Intisari-Online.com - Beban historis antara Armenia dan Azerbaijan diyakini akan mempersulit upaya internasional untuk mendamaikan kedua negara tersebut.
Ketika Presiden Azerbaijan, Ilham Aliyev berbagi panggung dengan PM Armenia, Nikol Pashinyan, dalam kesempatan langka di sela-sela Konferensi Keamanan München, Februari silam, keduanya diajak membahas sejarah perseteruan di Nagorno-Karabakah. Pembicaraan itu berlangsung pedas.

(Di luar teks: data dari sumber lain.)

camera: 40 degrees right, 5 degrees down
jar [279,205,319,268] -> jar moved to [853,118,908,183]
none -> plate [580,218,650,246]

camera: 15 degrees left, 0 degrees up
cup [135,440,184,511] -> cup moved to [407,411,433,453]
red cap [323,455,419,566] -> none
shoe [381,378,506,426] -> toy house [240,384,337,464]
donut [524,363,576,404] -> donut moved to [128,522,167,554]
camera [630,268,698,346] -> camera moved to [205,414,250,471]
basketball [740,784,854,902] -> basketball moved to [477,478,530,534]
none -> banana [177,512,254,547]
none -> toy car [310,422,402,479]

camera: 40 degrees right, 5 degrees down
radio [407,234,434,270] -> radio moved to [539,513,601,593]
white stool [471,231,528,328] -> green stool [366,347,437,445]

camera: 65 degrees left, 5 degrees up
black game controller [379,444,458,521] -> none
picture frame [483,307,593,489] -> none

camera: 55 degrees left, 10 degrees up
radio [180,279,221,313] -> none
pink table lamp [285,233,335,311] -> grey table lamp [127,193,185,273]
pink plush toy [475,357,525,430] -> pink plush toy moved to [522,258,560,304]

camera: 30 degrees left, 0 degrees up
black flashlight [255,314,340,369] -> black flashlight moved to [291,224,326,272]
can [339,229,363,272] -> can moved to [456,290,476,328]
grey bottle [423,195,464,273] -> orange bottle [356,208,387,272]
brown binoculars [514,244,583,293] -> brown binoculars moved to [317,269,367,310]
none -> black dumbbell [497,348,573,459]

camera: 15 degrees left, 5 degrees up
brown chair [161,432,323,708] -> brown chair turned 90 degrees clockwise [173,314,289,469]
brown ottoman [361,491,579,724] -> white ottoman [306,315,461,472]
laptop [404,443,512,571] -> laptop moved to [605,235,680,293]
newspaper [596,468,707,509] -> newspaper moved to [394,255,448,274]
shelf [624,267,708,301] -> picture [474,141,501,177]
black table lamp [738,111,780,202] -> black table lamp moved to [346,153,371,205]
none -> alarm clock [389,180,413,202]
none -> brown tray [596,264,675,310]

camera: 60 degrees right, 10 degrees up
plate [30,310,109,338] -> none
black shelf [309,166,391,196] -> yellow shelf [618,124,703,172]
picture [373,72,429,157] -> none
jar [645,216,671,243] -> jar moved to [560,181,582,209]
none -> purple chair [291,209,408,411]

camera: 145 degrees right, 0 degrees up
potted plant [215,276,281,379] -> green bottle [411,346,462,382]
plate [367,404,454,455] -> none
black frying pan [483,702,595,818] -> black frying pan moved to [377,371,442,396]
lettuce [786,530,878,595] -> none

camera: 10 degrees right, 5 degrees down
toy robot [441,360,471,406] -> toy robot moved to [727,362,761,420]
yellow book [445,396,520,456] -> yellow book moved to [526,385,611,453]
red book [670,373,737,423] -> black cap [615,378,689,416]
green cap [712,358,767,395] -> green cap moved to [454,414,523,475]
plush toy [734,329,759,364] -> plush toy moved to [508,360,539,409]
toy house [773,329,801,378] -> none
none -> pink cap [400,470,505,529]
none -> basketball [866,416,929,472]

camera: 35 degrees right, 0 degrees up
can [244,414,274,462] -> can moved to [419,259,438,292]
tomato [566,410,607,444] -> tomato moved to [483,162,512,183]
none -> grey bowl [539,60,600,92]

“Untuk menyudahi konflik, pertama kita harus kembali dan melihat masalah sejarah,” kata Aliyev yang bersikeras mengklaim teritorial Azerbaijan terhadap Nagorno-Karabakh, didukung “kebenaran sejarah.”
“Saya ingin meminta Presiden Aliyev agar tidak terlalu jauh kembali ke sejarah,” sahut Pashinyan.
Dia menegaskan kawasan pegunungan itu hanya menjadi bagian Azerbaijan atas dasar sebuah keputusan yang diambil di masa-masa awal Uni Soviet.
Pertukaran pemikiran tersebut mengungkap betapa tafsir sejarah yang berpaut jauh mempersulit resolusi konflik paling liar yang diwariskan Soviet Rusia di Asia Tengah.
Sejarawan meyakini, beban sejarah merintangi kedua negara mencapai kesepakatan jangka panjang.
Bagi Azerbaijan, Nagorno-Karabakh adalah wilayah teritorialnya.